The FAO’s Food Price Index, a monthly measure of changes in a basket of food commodities, edged up three points to 216 points in September.
“Following two months of stability, the Index rose slightly, mostly on strengthening dairy and meat prices and more contained increases for cereals,” a FAO statement said.
Prices of sugar and oils fell, it added.
The overall index remains far off the record 238 points reached in February 2011, and is four per cent lower than in September 2011.
The cereals sub-index also rose, by one per cent or three points from August to 263 points in September, as gains in wheat and rice offset a decline in maize.
While gains in maize, or corn, prices had been behind most of the increases in recent months, the FAO said tightening wheat suppliers were also becoming a concern.
The FAO said the Cereal Price Index is seven percent higher than in the corresponding period last year but still four percent below the peak of 274 points registered in April 2008.
The meat price index rose 2.1 percent, with pork and chicken prices seeing the biggest gains.
The dairy index jumped by seven percent from August, registering its sharpest monthly gain since January 2011, said the FAO.
The FAO said its latest forecasts confirm a decline in global cereal production this year from the record registered in 2011.
“At the currently forecast level, world cereal production in 2012 would be 2.6 percent down from the previous year’s record crop but close to the second largest in 2008,” said the FAO.
The overall decrease comprises a 5.2 percent reduction in wheat production and a 2.3 percent reduction for coarse grains, it added.

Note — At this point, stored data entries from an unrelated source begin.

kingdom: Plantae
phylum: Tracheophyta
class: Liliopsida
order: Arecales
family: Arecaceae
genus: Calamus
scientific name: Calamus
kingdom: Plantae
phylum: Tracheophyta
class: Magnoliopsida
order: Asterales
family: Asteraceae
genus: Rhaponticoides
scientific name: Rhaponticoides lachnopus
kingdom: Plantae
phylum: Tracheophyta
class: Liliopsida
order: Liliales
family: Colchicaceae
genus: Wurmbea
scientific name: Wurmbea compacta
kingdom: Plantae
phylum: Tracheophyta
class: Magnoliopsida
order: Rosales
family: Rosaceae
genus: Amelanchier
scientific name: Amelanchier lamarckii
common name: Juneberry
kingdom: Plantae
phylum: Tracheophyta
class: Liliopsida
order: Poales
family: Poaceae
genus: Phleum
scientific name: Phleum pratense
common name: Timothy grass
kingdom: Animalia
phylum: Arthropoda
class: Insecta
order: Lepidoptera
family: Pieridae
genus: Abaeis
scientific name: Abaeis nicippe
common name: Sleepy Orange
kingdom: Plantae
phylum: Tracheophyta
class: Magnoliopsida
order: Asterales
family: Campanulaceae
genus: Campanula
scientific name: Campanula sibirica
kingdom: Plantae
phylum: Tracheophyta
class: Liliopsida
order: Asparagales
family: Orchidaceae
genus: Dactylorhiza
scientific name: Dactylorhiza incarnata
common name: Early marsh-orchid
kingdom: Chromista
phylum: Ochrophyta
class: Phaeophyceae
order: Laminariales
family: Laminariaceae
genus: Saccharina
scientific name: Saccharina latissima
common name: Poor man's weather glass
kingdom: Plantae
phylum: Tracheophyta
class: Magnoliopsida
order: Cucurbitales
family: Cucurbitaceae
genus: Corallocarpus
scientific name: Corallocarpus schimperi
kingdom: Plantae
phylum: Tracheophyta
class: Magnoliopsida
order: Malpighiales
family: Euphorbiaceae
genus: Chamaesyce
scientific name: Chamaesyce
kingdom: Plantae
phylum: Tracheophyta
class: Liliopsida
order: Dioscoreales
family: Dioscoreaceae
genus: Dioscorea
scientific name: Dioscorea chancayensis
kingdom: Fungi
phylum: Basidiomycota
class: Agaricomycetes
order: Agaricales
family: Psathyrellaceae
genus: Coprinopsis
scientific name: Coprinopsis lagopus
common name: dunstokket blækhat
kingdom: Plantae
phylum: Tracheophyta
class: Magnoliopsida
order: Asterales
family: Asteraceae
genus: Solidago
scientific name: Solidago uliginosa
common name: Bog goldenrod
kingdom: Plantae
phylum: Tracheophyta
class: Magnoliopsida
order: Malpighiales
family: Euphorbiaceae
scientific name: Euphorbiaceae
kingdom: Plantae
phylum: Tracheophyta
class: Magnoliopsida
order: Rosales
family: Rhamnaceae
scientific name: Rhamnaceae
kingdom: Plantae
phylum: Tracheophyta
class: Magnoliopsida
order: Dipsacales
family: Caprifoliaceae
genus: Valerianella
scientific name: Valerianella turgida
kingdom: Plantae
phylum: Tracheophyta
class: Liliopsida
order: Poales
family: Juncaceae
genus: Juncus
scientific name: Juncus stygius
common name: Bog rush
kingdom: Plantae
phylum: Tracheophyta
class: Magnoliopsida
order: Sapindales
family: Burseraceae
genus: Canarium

The FAO has already forecast for two months that grains consumption would outstrip production, with stocks being drawn down.
It expects grains stocks to fall by 28 million tonnes to 499 million tonnes at the end of seasons in 2013, despite global demand sliding as a result of high prices.
It noted that production has been affected by drought in key producing areas such as the United States, Europe and Central Asia.